The UB HIV and HCV Clinical Pharmacology Laboratory is an internationally recognized leader in antiviral pharmacology and therapeutics and has been conducting antiviral research since the beginning of the HIV epidemic.

The TPRC was one of the initial National Institutes of Health Pharmacology Specialty Laboratories funded through the University of Rochester (UR) Clinical Trials Unit when the AIDS Clinical Trials Group (ACTG) was established. The laboratory is a training site for numerous national and international faculty, pre-doctoral students, postdoctoral fellows and residents.
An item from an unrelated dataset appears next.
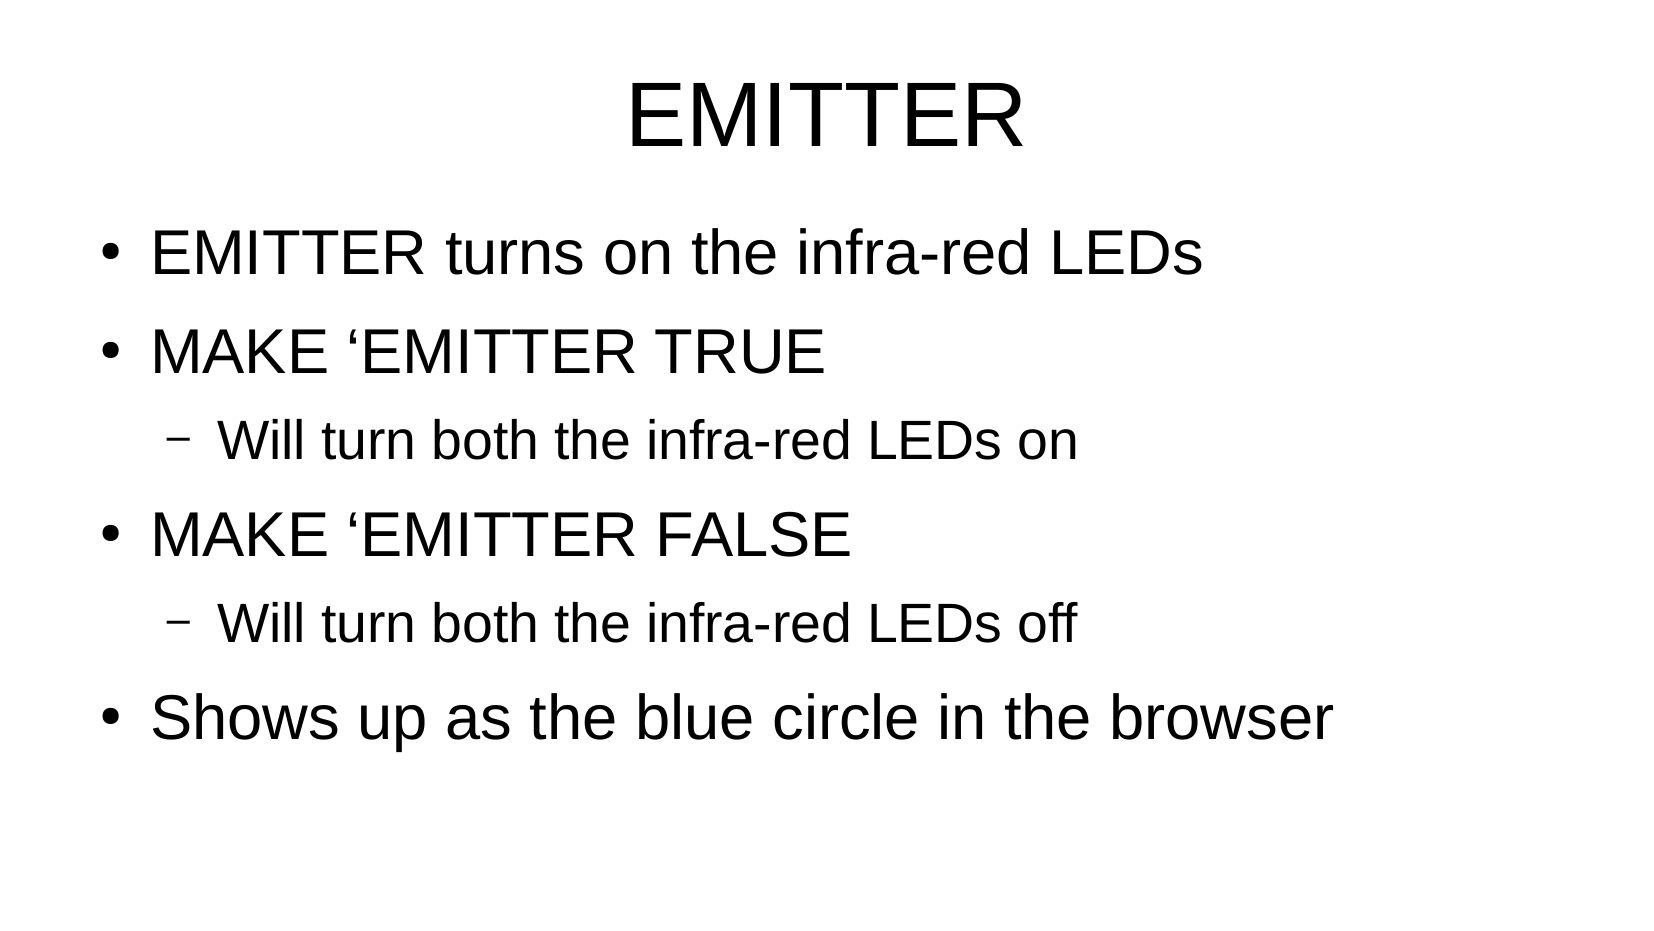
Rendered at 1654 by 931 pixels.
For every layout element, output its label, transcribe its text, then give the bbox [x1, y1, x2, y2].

list EMITTER turns on the infra-red LEDs MAKE ‘EMITTER TRUE Will turn both the infra-red LEDs on MAKE ‘EMITTER FALSE Will turn both the infra-red LEDs off Shows up as the blue circle in the browser [82, 217, 1571, 758]
title EMITTER [82, 37, 1571, 193]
The international HIV and HCV clinical pharmacology research and training is supported by NIH funding for the NIAID HIV Clinical Pharmacology Quality Assurance Program, the NIAID AIDS Clinical Trials Group Pharmacology Specialty Laboratory and an HIV Training and Research Program (HTRP) in Clinical Pharmacology with the University of Zimbabwe from the Fogarty International Center.

The UB HIV and HCV Clinical Pharmacology Laboratory provides international and national leadership through IAS faculty membership; editorial board activity for; chair for the ACTG Clinical Pharmacology Laboratory Core; membership on ACTG Transformative Sciences Group; chair, Annual HIV Clinical Pharmacology Capacity Building Symposium at IAS and Co-Director, SUNY Global Health Institute.

As one of the leading antiviral pharmacology programs, we are focused in the following areas:

  1. Conducting innovative HIV and HCV clinical and translational research.
  2. Investigating novel biomatrices and compartments for the measurement of antiviral activity.
  3. Integrating pharmacokinetics and pharmacodynamics with human and viral genomics and proteomics to facilitate and accelerate drug development research.  
  4. Promoting capacity building to train translational scientists and build global research infrastructure for antivirals and associated co-infections.

Our laboratory provides a global antiviral proficiency testing program through an NIH contract and conducts laboratory site assessments as a component of research quality assurance and capacity building.  We also are the PIs for the NIAID Precautionary and Prohibited Medications Database, a resource for NIH investigators designing protocols for antiviral drug development.

Equipment and Laboratory Information

Quality Assurance

The TPRC laboratory operation has a peer quality assurance program that reviews all analytical procedures to comply with NYSDOH and CLIA requirements and operates closely with GLP standards. The TPRC laboratory’s analytical chromatographic equipment, electronic systems and software are covered under maintenance contract agreements. The TPRC laboratory utilizes the university’s Environment, Health & Safety department for the inspections of chemical fume hoods, and an outside company for biological safety cabinets and freezers, as well as other equipment not covered under warranties. 

The TPRC laboratory is staffed with highly trained and experienced scientific and support personnel, including NYSDOE-certified Medical Laboratory Technologists and Technicians. The TPRC staff are regularly trained in safe laboratory practices, including biological safety, chemical safety and chemical hazardous waste handling and disposal.